— Task instructions —
Your task is to find every line in the records that holds the string "koji" and copy it.

— Extracted page text data —
--- --- ---

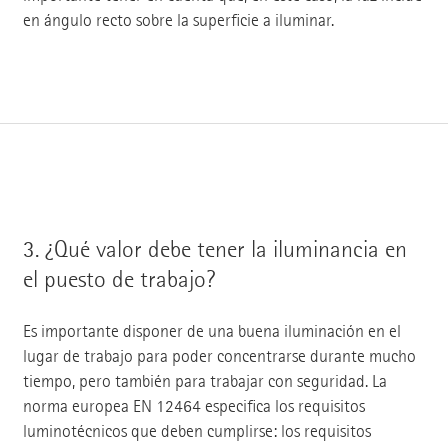
en ángulo recto sobre la superficie a iluminar.
3.
¿Qué valor debe tener la iluminancia en
el puesto de trabajo?
Es importante disponer de una buena iluminación en el
lugar de trabajo para poder concentrarse durante mucho
tiempo, pero también para trabajar con seguridad. La
norma europea EN 12464 especifica los requisitos
luminotécnicos que deben cumplirse: los requisitos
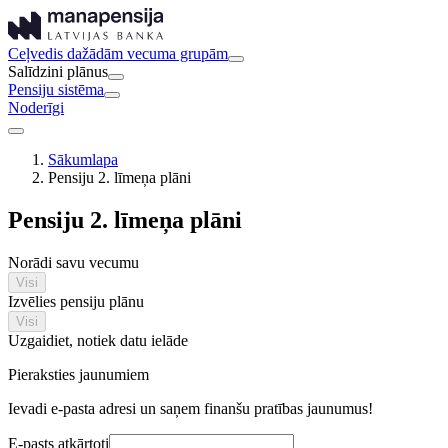
Ceļvedis dažādām vecuma grupām
Salīdzini plānus
Pensiju sistēma
Noderīgi
Sākumlapa
Pensiju 2. līmeņa plāni
Pensiju 2. līmeņa plāni
Norādi savu vecumu
Visi
Izvēlies pensiju plānu
Visi
Uzgaidiet, notiek datu ielāde
Pieraksties jaunumiem
Ievadi e-pasta adresi un saņem finanšu pratības jaunumus!
E-pasts atkārtoti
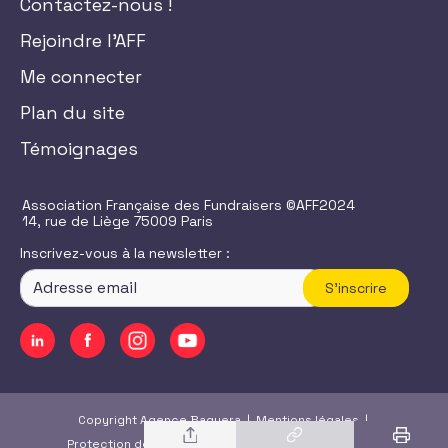
Contactez-nous !
Rejoindre l'AFF
Me connecter
Plan du site
Témoignages
Association Française des Fundraisers ©AFF2024
14, rue de Liège 75009 Paris
Inscrivez-vous à la newsletter :
S'inscrire
Copyright Agence Baguera |
Mentions légales
|
Protection des données
|
CGU
/
CGV
|
Accessibilité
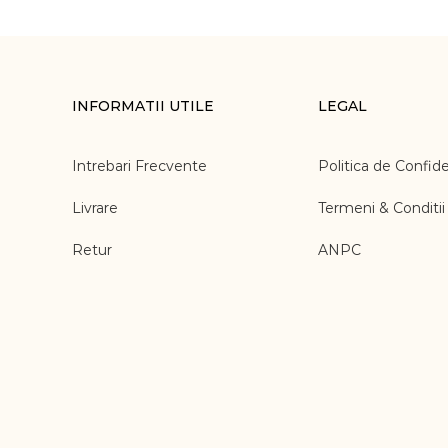
INFORMATII UTILE
LEGAL
Intrebari Frecvente
Politica de Confide
Livrare
Termeni & Conditii
Retur
ANPC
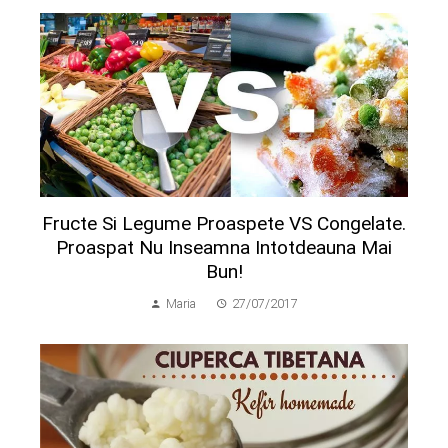
Fructe Si Legume Proaspete VS Congelate.
Proaspat Nu Inseamna Intotdeauna Mai
Bun!
Maria
27/07/2017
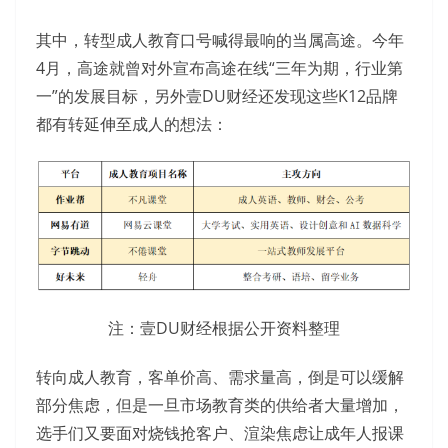
其中，转型成人教育口号喊得最响的当属高途。今年
4月，高途就曾对外宣布高途在线“三年为期，行业第
一”的发展目标，另外壹DU财经还发现这些K12品牌
都有转延伸至成人的想法：
注：壹DU财经根据公开资料整理
转向成人教育，客单价高、需求量高，倒是可以缓解
部分焦虑，但是一旦市场教育类的供给者大量增加，
选手们又要面对烧钱抢客户、渲染焦虑让成年人报课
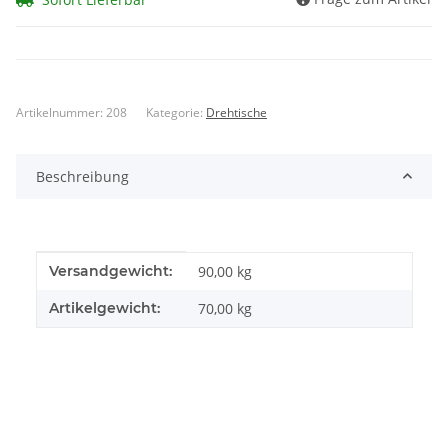
Artikelnummer:
208
Kategorie:
Drehtische
Beschreibung
Produkteigenschaft
Wert
Versandgewicht:
90,00 kg
Artikelgewicht:
70,00
kg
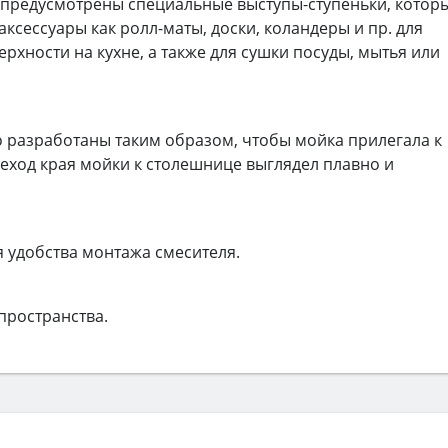
 предусмотрены специальные выступы-ступеньки, котор
ксессуары как ролл-маты, доски, коландеры и пр. для
хности на кухне, а также для сушки посуды, мытья или
 разработаны таким образом, чтобы мойка прилегала к
еход края мойки к столешнице выглядел плавно и
я удобства монтажа смесителя.
пространства.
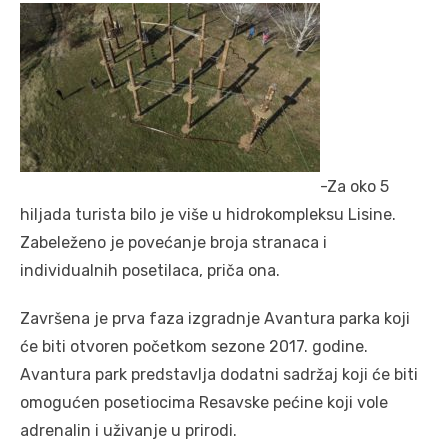
-Za oko 5
hiljada turista bilo je više u hidrokompleksu Lisine.
Zabeleženo je povećanje broja stranaca i
individualnih posetilaca, priča ona.
Završena je prva faza izgradnje Avantura parka koji
će biti otvoren početkom sezone 2017. godine.
Avantura park predstavlja dodatni sadržaj koji će biti
omogućen posetiocima Resavske pećine koji vole
adrenalin i uživanje u prirodi.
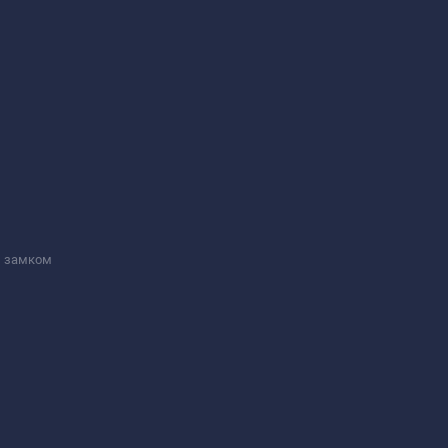
м замком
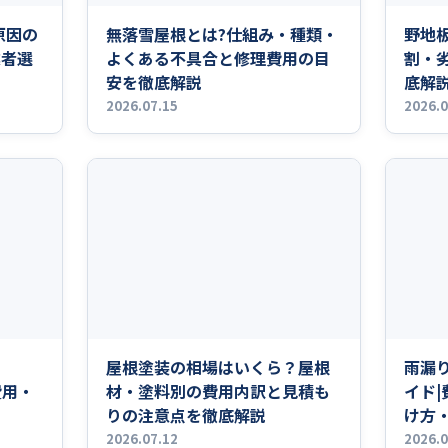
原因の
無落雪屋根とは?仕組み・種類・
野地
業者選
よくある不具合と修理費用の目
割・
安を徹底解説
底解
2026.07.15
2026.0
屋根塗装の相場はいくら？屋根
雨漏
費用・
材・塗料別の費用内訳と見積も
イド
りの注意点を徹底解説
け方
2026.07.12
2026.0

--- --- ---

— Result of the task —
Završena je prva faza izgradnje Avantura parka koji
Avantura park predstavlja dodatni sadržaj koji će biti
omogućen posetiocima Resavske pećine koji vole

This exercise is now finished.